With the aid of USOM, the engineers were able to make their own building materials, using an earth block-making machine** which can produce construction building blocks at very low cost. The blocks are composed of a mixture of ordinary soil, approximately 7 percent cement by volume, and a small amount of water. This is compressed in the machine, manually, to form the building block. When properly cured, the blocks are excellent building material (Figures 7 and 8).
During the first six months, three two-room schools and three dispensaries were completed and placed in operation, and public information houses were built. Playgrounds were constructed that include swings, seesaws, and merry-go-rounds. Sanitation facilities were installed at each of the public buildings, and the soldiers instructed the people in sanitation improvement.

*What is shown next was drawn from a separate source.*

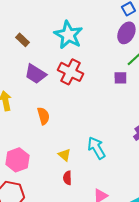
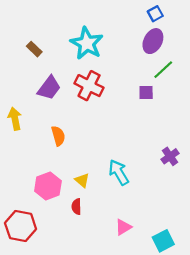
purple trapezoid: (35, 74) -> (49, 88), turned -85
pink hexagon: (17, 160) -> (48, 186), moved
red semicircle: (67, 178) -> (76, 207), moved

The officers of the 53d Engineer Battalion also interviewed the local people to determine their needs and desires, and thus be able to give them the best possible assistance. Access roads to buildings were constructed and drainage systems were improved. Existing wells were enlarged and others were dug.
If the Vietnamese Engineer Units are to succeed in the Civic Action programs, they must gain the respect and support of the local people. This is achieved by showing sincerity, imagination, and hard work. Through such actions as those of the 53d Engineer Battalion, the living conditions of the people will be improved (Figure 9). This will show them that their government is interested in their welfare, and, in turn, the government should expect to gain the loyalty and respect of the people.
[reprinted from TME / January-February 1966]
*This, the oldest construction engineer battalion in Vietnam, was organized November 1, 1955, as the 1st Engineer Battalion (Construction), and on January 1, 1964, was redesignated the 53d Engineer Battalion under operational control of the 5th Engineer Group.